The results speak for themselves, without the 4.1 performance patch the difference between Pgpool II and direct PG is as huge as more then 1100 %. After applying the performance patch, direct PG is only fractionally different then Pgpool II. This is a significant performance boost in Pgpool II 4.1 for this particular and important scenario.
I won’t go into too much details of how this is done in Pgpool II 4.1, there are couple of changes that resulted in achieving this performance gain. The main one is getting Pgpool II to use another process for managing the logs and second change is to introduce multiple parsers in Pgpool. The standard parser is used when Pgpool II needs to know all the information, however when we are operating in a master/slave configuration we don’t need any extra information for write queries since they are always sent to the primary node.
— large binary insert test with Pgpool without performance patch
postgres=# \i sample.sql
id
—
1
(1 row)
INSERT 0 1
Time: 3098.821 ms (00:03.099)
— large binary insert test with direct PG
postgres=# \i sample.sql
id
—-
1
(1 row)
INSERT 0 1
Time: 246.685 ms
— large binary insert test with Pgpool with performance patch
postgres=# \i sample.sql
id
—-
7
(1 row)
INSERT 0 1
Time: 289.275 ms
Conclusion
In this blog, I have described some of the major performance features that will part of Pgpool II 4.1 release. There are other performance features in 4.1 that aren’t mentioned in this blog to not make this blog very big. We will cover the remaining performance features in another blog.

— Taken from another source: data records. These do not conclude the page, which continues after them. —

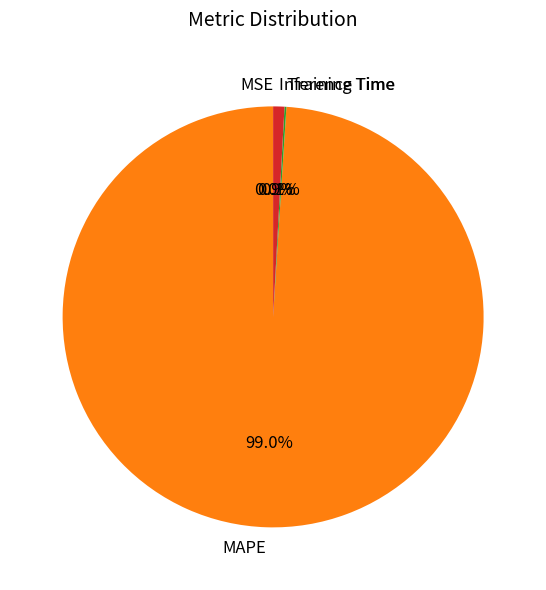

Does Inference Time account for over 50% of the chart?

No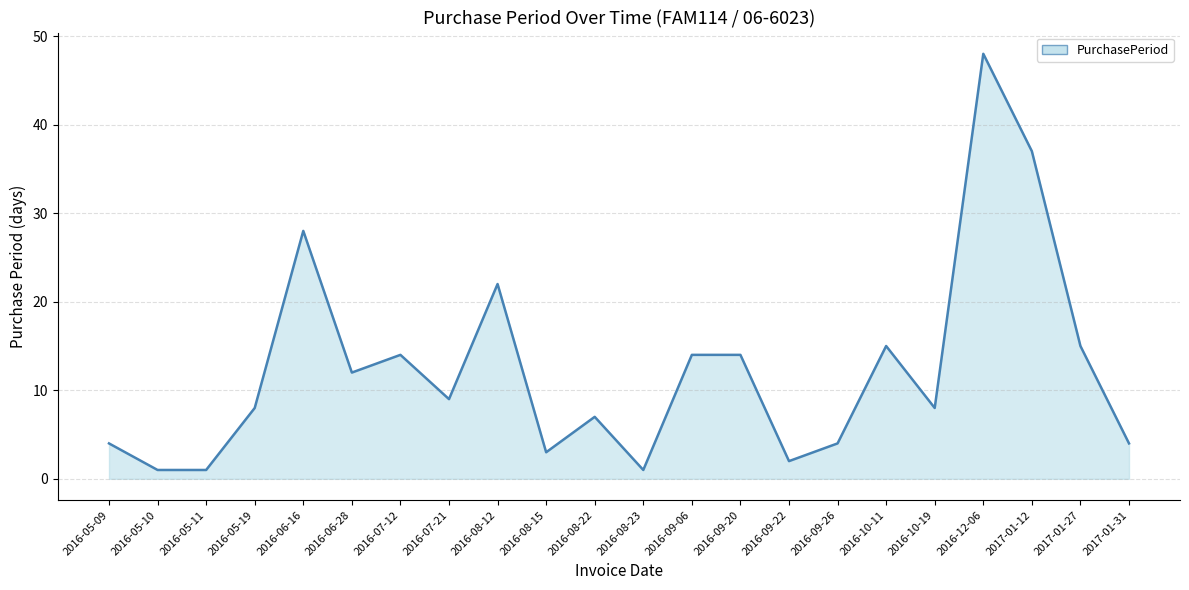

Approximately how many times larger is the value at 2016-09-20 compared to 2016-07-12?

1.0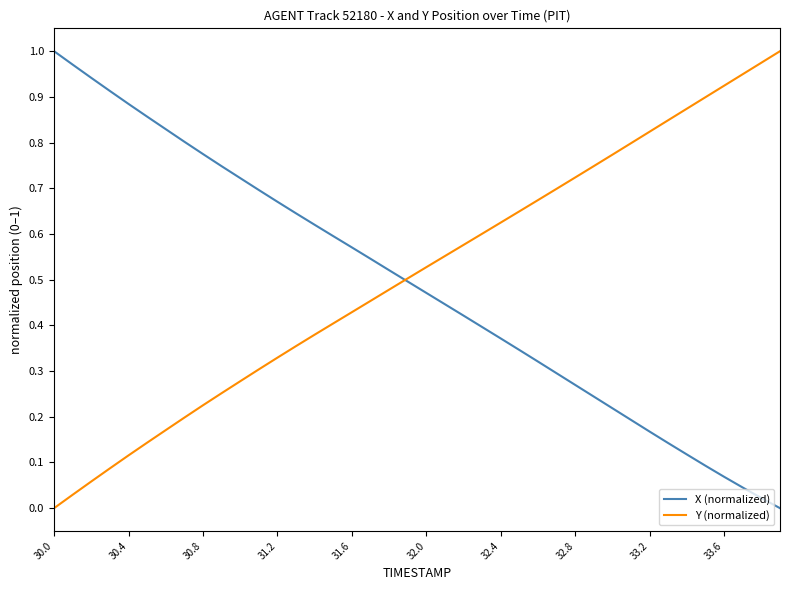

How many intersections are there between Y (normalized) and X (normalized)?

1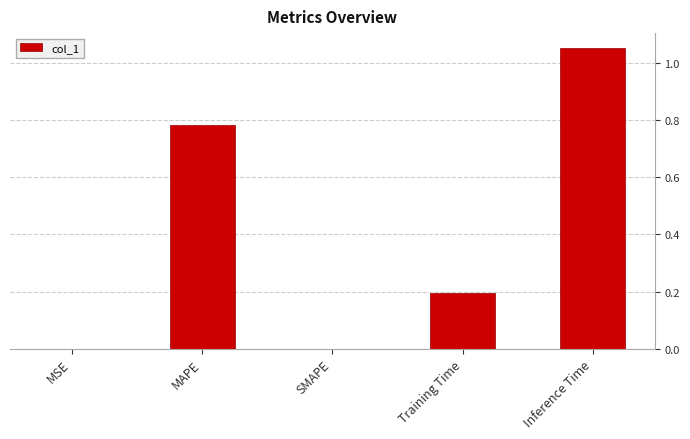

Which label corresponds to the largest value in the chart?

Inference Time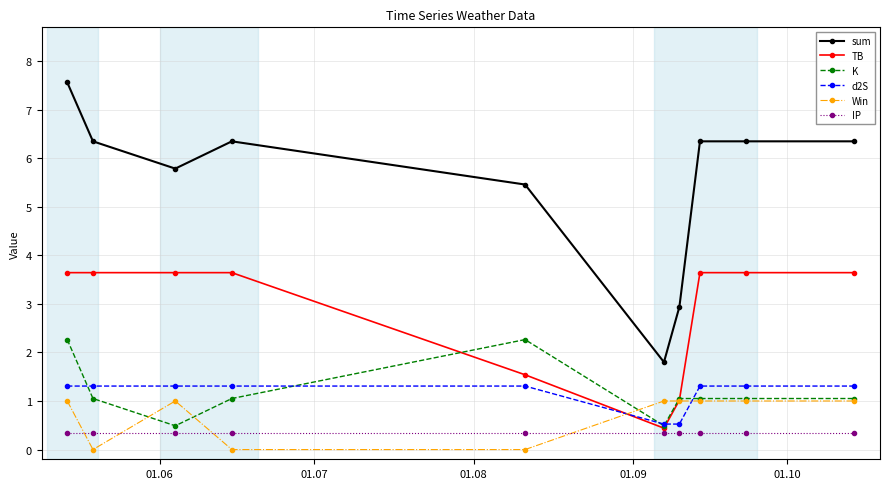

What is the greatest value displayed?

7.6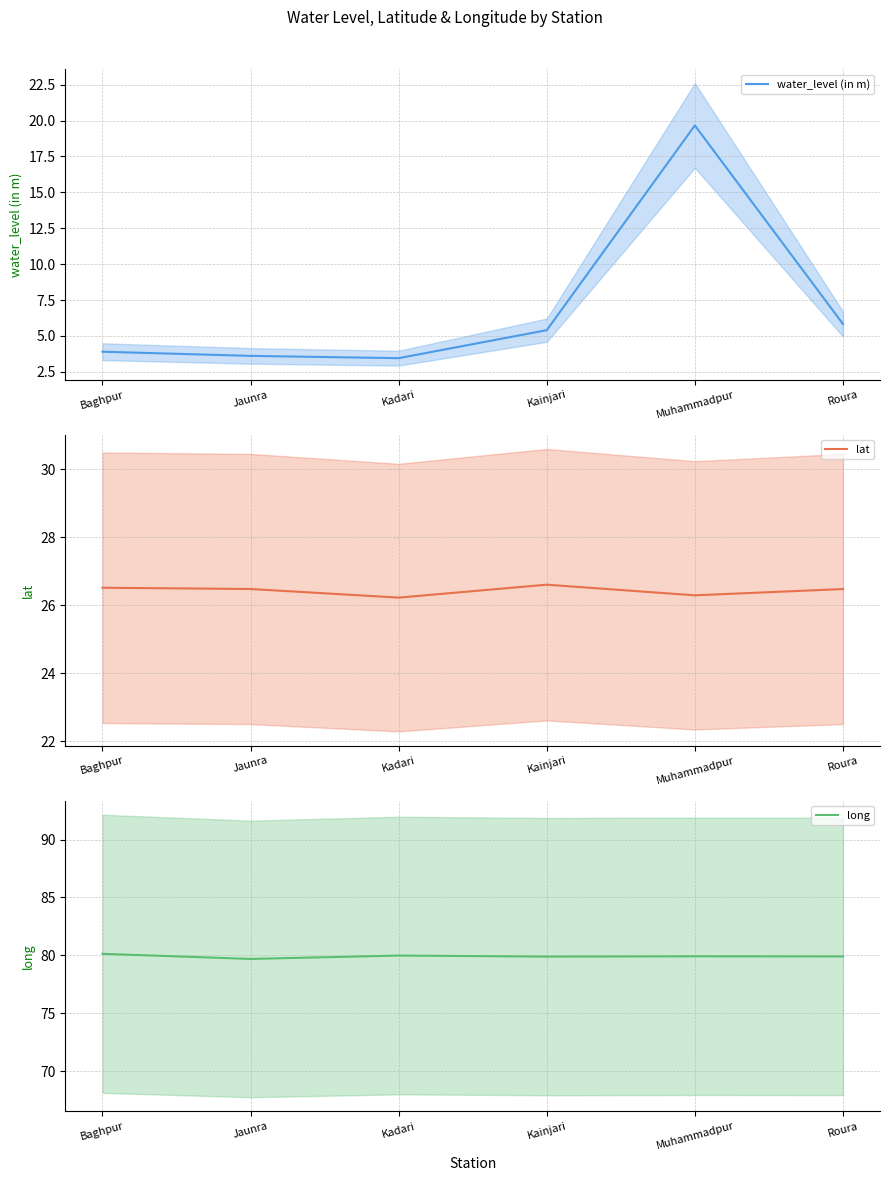

What is the greatest value displayed?

80.1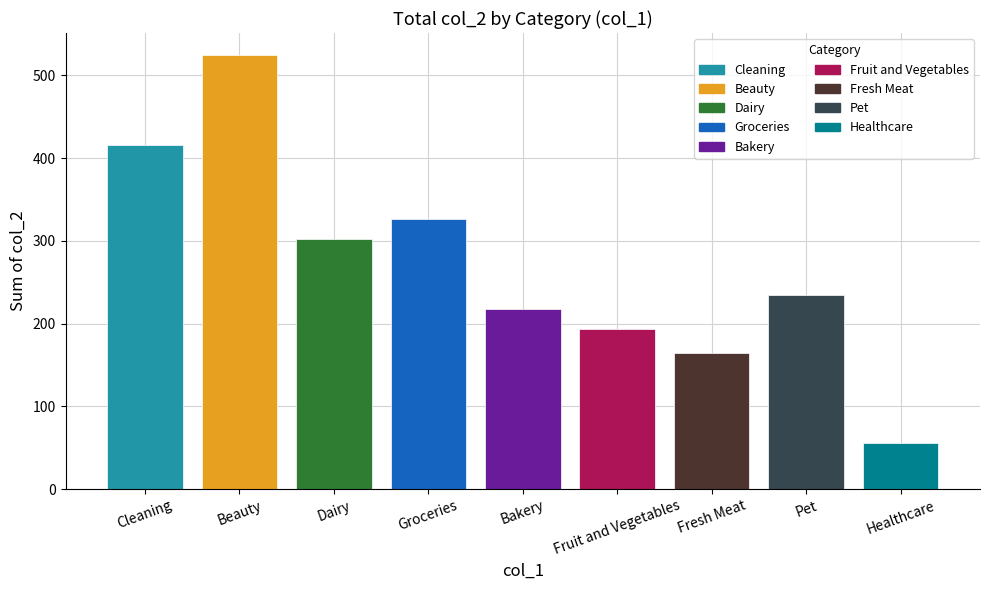

What is the label of the 2nd bar from the right?

Pet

As mentioned above, Pgpool II 4.1 is primarily a performance release and it aims to reduce the gap between direct PG and pgpool II and also increase Pgpool II performance in general. I am sure we will have more performance work to do in future releases of Pgpool II but I believe that last few major releases of Pgpool II have done much in the area of performance, stability, resilience and HA.
Pgpool II might not be a solution for all your database needs but it is surely making strides to do really well in the are of load balancing and HA. We had a talk on Pgpool II and its capabilities in Postgres conference in Beijing in July 2019, I stressed one point in that talk the I want to repeat here. We hear complain about Pgpool II stability and issues with watchdog (Pgpool II component for HA) etc and in most cases we find that people are using very old version of Pgpool II which had issues in these areas. The Pgpool II team has added lot of new features and refactoring in last few releases and now Pgpool II is very stable, resilient and gives high performance. So I urge everyone to use the latest stable version of Pgpool II. I am not saying that all the issues are resolved, I also feel that we are weak on documentation or we need to find a solution where we can give users light weight versions of Pgpool II for example if someone just wants load balancing and not the other features etc. However I do strongly believe that it has come a long way in last few years and people should be trying the latest version of Pgpool II.